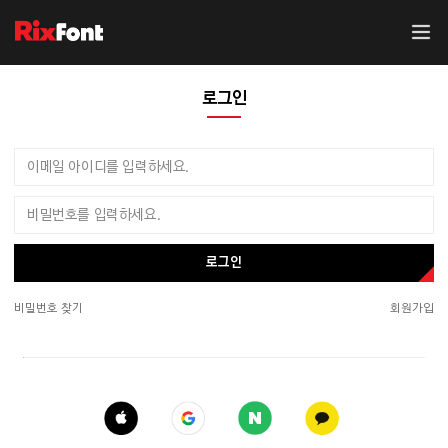
로그인
로그인
비밀번호 찾기
회원가입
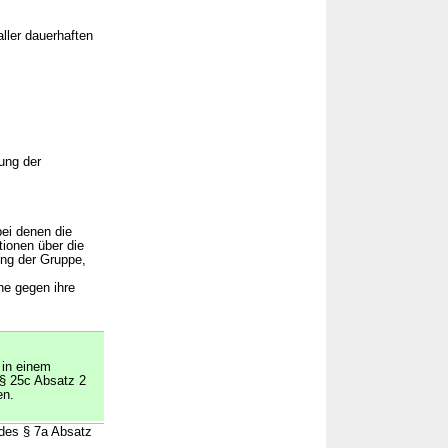
ller dauerhaften
ung der
bei denen die
ionen über die
ung der Gruppe,
ne gegen ihre
 in einem
§ 25c Absatz 2
en.
 des § 7a Absatz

◇ ◇ ◇ ◇ ◇ ◇ ◇

The problem: Set down all of the entries exactly as they stand, without any image.

Response for this exercise:
로그인
로그인
비밀번호 찾기
회원가입
ller dauerhaften
ung der
bei denen die
ionen über die
ung der Gruppe,
ne gegen ihre
 in einem
§ 25c Absatz 2
en.
 des § 7a Absatz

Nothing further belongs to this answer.